Die einzige normativ genannte Amtssprache in Deutschland auf gesamtstaatlicher Ebene ist Deutsch. Bundesbehörden und Bundesgerichte in Deutschland kommunizieren in der Amtssprache Deutsch. Bundesgesetze und -erlasse sind in der Regel in deutscher Sprache verfasst. Durch Unternormstellung (Ratifikation) des Rechts der Europäischen Union, weiteren internationalen Rechts und internationaler Verträge können auch in Deutschland fremdsprachige Gesetze und Abmachungen Gesetzeskraft erlangen (siehe dazu Abschnitt „Gesetzessprachen innerhalb Deutschlands“).

Deutsch ist auch in allen Ländern innerhalb Deutschlands Amtssprache; einzelne Länder haben weitere Amtssprachen. Im Falle der Unternormstellung internationalen Rechts durch die (Bundes-)Länder gilt Gleiches wie auf Bundesebene.

Definition

Im allgemeinen Sprachgebrauch wird der Begriff Amtssprache gleichermaßen für die Sprache der Behörden, für die Gesetzes- und Gerichtssprache über Parlaments- und Schulsprache bis hin zu einer Staatssprache ausgelegt. Der Duden definiert den Begriff als „offizielle Sprache eines Staates, Sprache der Gesetzgebung“, als „in internationalen Organisationen zugelassene und maßgebliche Sprache für Texte von Verträgen, Veröffentlichungen usw.“ sowie als „(oft abwertend) Sprache der Verwaltung, der Behörden; trockenes Amtsdeutsch“.[1] Die Definition der Bundeszentrale für politische Bildung lautet: „Offizielle Sprache eines Staates für Gesetzgebung, Verwaltung, Gerichte und Schulen.“[2]

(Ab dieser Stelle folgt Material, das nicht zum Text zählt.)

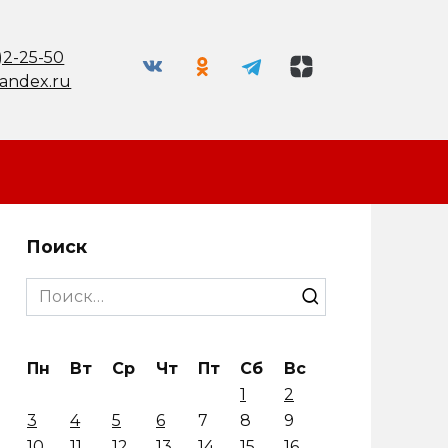
)2-25-50
andex.ru
Поиск
Search
for:
Пн
Вт
Ср
Чт
Пт
Сб
Вс
1
2
3
4
5
6
7
8
9
10
11
12
13
14
15
16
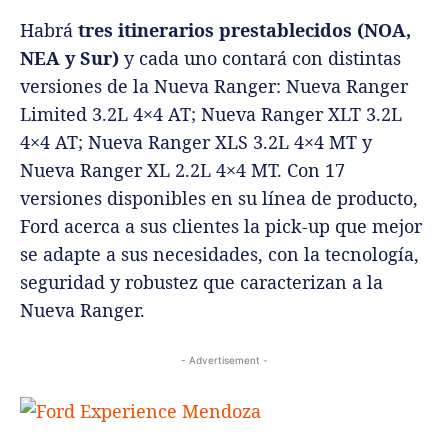
Habrá
tres itinerarios prestablecidos (NOA,
NEA y Sur)
y cada uno contará con distintas
versiones de la Nueva Ranger: Nueva Ranger
Limited 3.2L 4×4 AT; Nueva Ranger XLT 3.2L
4×4 AT; Nueva Ranger XLS 3.2L 4×4 MT y
Nueva Ranger XL 2.2L 4×4 MT. Con 17
versiones disponibles en su línea de producto,
Ford acerca a sus clientes la pick-up que mejor
se adapte a sus necesidades, con la tecnología,
seguridad y robustez que caracterizan a la
Nueva Ranger.
- Advertisement -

Rein rechtlich umfasst der Begriff Amtssprache hingegen ausschließlich die Sprache der Behörden (einschließlich anderer Einrichtungen zur Wahrnehmung öffentlicher Verwaltung), mit der sie untereinander, mit den Bürgern, mit juristischen Personen etc. kommunizieren. Nach § 23 Abs. 1 VwVfG und nach entsprechenden Normen in den meisten Landesverwaltungsgesetzen ist Deutsch in Deutschland Amtssprache. In sachlichen Bereichen, in denen das VwVfG nicht oder nicht hinreichend greift, bedarf es für die zuständigen Behörden oder Einrichtungen zur Festlegung der Amtssprache spezieller Regelungen in anderen Gesetzen (beispielsweise § 87 Abs. 1 AO für die Steuerverwaltung).

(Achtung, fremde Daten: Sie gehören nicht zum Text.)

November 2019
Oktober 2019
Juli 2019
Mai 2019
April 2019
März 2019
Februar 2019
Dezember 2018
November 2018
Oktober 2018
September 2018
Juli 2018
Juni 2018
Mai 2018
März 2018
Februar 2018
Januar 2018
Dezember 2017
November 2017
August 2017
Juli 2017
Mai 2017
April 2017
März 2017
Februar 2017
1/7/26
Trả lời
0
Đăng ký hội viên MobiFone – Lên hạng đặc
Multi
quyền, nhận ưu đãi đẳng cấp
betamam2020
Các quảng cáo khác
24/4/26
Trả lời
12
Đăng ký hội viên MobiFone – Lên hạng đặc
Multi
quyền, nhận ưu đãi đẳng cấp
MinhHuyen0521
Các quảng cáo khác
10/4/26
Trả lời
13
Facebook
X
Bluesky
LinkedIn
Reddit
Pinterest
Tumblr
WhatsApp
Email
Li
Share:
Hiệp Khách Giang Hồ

Zur Festlegung anderer Sprachen des Rechtsverkehrs – wie die Gerichtssprache(n) – existieren zum Teil gesonderte Normen; diese weiteren Rechtssprachen werden hier analog mitbetrachtet, obgleich sie rechtlich eigentlich von den Amtssprachen abzusetzen wären. Amts-, Gesetzes- und Gerichtssprachen müssen auch nicht zwingend identisch sein, wie das Beispiel Luxemburg verdeutlicht, wo Deutsch zwar Amts-, aber nicht Gesetzessprache ist. Dem Deutschen Bundestag wurde im April 2014 ein Gesetzesentwurf zur Beschlussfassung vorgelegt, der Englisch als optionale Verfahrenssprache bei internationalen Handelssachen vorsieht.[3] Dieses Gesetz hätte keine Auswirkungen auf die Amtssprachen (i.e.S.). Eine festgelegte Staatssprache gibt es weder in der Bundesrepublik Deutschland noch auch nur in einem der 16 Bundesländer.

Amtssprachen innerhalb Deutschlands

Gesetzliche Regelungen auf gesamtstaatlicher Ebene

In Deutschland ist Deutsch als Amtssprache verfassungsrechtlich nicht gesichert, obwohl das Grundgesetz selbst auf Deutsch verfasst ist. Erst in einfachgesetzlichen Normen wird Deutsch als Amtssprache festgelegt, diese Festlegung des Bundes ist allerdings verfassungskonform im Rahmen der Kulturhoheit der einzelnen Länder (siehe auch folgenden Abschnitt) auszulegen. Der Bund handelt lediglich trotz der originären Sprach-Kompetenz der Länder aufgrund seines Regelungsbedarfes in eigenen Angelegenheiten. Juristen sprechen von einer Bundeszuständigkeit kraft Natur der Sache oder kraft Sachzusammenhanges oder von einer Annexkompetenz. Daraus ergibt sich beispielsweise auch die Möglichkeit des Bundes, trotz der Rundfunkkompetenz der Länder, die Bundesrepublik insgesamt im Ausland repräsentierende Rundfunksender (Deutschlandradio) zu installieren (BVerfGE 12,206).[4]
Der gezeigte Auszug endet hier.